Majda Thomas, Mearns Elizabeth S, Kowal Stacey
Genentech, Inc., South San Francisco, CA, USA.
Appl Health Econ Health Policy. 2025 Jul 1. doi: 10.1007/s40258-025-00985-6.
A distributional cost-effectiveness analysis (DCEA) was conducted to evaluate how alteplase for acute ischemic stroke affected overall health and disparities in the USA.

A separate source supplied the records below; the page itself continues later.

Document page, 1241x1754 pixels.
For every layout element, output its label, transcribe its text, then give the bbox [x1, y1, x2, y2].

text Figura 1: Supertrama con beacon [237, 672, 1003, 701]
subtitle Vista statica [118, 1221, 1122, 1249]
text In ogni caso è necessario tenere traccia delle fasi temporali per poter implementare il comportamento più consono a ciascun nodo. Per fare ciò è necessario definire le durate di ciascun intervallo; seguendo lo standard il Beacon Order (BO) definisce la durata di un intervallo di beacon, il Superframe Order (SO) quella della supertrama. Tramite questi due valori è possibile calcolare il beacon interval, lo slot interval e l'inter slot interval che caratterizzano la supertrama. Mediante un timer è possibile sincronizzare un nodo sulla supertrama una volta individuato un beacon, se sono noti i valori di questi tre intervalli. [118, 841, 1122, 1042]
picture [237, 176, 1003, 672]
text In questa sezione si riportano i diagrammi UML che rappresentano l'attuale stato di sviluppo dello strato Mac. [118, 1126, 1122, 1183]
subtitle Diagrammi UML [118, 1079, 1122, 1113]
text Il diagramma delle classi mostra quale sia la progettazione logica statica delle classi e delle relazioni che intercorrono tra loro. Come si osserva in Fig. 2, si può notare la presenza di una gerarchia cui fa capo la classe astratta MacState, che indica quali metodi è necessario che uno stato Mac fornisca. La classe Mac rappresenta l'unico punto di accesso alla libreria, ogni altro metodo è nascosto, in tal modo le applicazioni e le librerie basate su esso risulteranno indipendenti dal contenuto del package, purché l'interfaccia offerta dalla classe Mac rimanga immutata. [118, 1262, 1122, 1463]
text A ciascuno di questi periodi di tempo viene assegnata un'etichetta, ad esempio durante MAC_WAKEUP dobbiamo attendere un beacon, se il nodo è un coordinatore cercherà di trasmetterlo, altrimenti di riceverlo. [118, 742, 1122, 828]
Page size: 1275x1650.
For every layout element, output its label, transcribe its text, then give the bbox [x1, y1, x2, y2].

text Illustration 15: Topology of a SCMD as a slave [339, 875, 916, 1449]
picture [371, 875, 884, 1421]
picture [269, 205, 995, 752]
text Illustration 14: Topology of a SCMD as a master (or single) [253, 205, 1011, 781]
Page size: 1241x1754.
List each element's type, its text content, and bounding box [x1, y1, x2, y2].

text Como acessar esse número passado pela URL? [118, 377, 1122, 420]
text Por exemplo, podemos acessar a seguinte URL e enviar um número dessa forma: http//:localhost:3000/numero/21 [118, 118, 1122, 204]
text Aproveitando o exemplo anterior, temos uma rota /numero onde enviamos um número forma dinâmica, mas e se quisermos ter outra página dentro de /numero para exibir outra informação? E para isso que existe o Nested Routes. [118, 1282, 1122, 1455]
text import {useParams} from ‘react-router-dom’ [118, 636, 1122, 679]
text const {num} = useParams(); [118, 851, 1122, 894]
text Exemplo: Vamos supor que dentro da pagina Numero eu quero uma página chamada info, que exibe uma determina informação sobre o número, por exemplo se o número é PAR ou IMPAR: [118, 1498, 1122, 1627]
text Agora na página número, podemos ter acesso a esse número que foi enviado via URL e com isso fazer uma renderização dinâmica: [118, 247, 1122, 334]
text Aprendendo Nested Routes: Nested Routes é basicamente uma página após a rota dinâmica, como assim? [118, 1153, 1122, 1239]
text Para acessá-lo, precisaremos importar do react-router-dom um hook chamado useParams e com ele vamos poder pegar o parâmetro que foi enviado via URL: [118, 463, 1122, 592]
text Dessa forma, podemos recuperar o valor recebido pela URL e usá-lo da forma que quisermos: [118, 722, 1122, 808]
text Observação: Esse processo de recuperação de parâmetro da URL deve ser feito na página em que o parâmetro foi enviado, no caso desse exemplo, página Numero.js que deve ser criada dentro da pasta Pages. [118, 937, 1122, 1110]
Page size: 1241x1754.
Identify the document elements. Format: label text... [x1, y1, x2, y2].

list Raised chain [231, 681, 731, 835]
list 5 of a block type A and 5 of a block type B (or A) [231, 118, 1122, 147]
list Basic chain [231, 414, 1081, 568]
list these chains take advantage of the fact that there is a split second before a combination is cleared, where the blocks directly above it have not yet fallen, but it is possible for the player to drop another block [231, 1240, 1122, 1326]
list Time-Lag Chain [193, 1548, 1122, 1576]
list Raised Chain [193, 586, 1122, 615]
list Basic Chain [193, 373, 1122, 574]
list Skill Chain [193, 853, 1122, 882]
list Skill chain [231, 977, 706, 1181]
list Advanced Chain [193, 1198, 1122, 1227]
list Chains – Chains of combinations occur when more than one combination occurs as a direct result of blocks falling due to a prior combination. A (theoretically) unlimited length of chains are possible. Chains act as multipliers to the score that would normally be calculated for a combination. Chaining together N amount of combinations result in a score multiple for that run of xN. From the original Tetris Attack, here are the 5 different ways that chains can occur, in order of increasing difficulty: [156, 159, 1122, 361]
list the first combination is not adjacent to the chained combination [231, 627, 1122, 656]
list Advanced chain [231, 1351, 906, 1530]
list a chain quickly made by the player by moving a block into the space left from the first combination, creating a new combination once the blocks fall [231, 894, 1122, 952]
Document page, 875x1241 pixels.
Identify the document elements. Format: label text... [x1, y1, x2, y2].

Using an existing, published, cost-effectiveness analysis, a DCEA was developed from a US payer perspective. The population was divided into 25 equity-relevant subgroups based on race and ethnicity (5 census-based groups), and county-level social vulnerability index (quintiles). Inputs for stroke outcomes, incidence and alteplase utilization varied across subgroups. Opportunity costs were estimated by converting total spend on alteplase into quality-adjusted life-years (QALYs) using an equal distribution across subgroups. Various scenarios explored the impact of health system changes to improve stroke care access.
Alteplase treatment resulted in larger relative QALY gains in more vulnerable versus less vulnerable subgroups owing to increased acute ischemic stroke incidence and lower receipt of thrombolysis. Using an opportunity cost threshold of US$150,000/QALY, alteplase was estimated to improve social welfare by increasing population health (45,606 QALYs gained) and reducing existing overall US inequities by 0.0001% annually. Results were robust across all levels of population inequality aversion and alternate opportunity cost thresholds. Health system scenarios that reduced care gaps promoted additional reductions in existing inequalities, because more patients with lower baseline health were eligible for treatment.
Under current treatment patterns, this DCEA demonstrated that alteplase for acute ischemic stroke increased population health and improved health equity. It is critical to address existing care gaps to enable equitable access to alteplase across race, ethnicity and geography.
进行分布性成本效益分析(DCEA),以评估急性缺血性中风使用阿替普酶对美国整体健康和健康差异的影响。
基于一项已发表的现有成本效益分析,从美国医保支付方的角度开展了DCEA。根据种族和族裔(5个基于人口普查的群体)以及县级社会脆弱性指数(五分位数),将人群分为25个与公平性相关的亚组。各亚组的中风结局、发病率和阿替普酶使用情况的输入数据有所不同。通过将阿替普酶的总支出按照各亚组平均分配的方式转化为质量调整生命年(QALY)来估算机会成本。各种情景探讨了卫生系统变革对改善中风治疗可及性的影响。
由于急性缺血性中风发病率增加以及溶栓治疗接受率较低,在较脆弱亚组中,与较不脆弱亚组相比,阿替普酶治疗带来的相对QALY增益更大。使用150,000美元/QALY的机会成本阈值,估计阿替普酶通过提高人群健康水平(获得45,606个QALY)和每年将美国现有的总体不公平性降低0.0001%来改善社会福利。在所有人口不平等厌恶水平和替代机会成本阈值下,结果都是稳健的。减少治疗差距的卫生系统情景促进了现有不平等的进一步减少,因为更多基线健康状况较差的患者有资格接受治疗。
在当前治疗模式下,这项DCEA表明急性缺血性中风使用阿替普酶可提高人群健康水平并改善健康公平性。解决现有的治疗差距对于实现不同种族、族裔和地域人群公平获得阿替普酶治疗至关重要。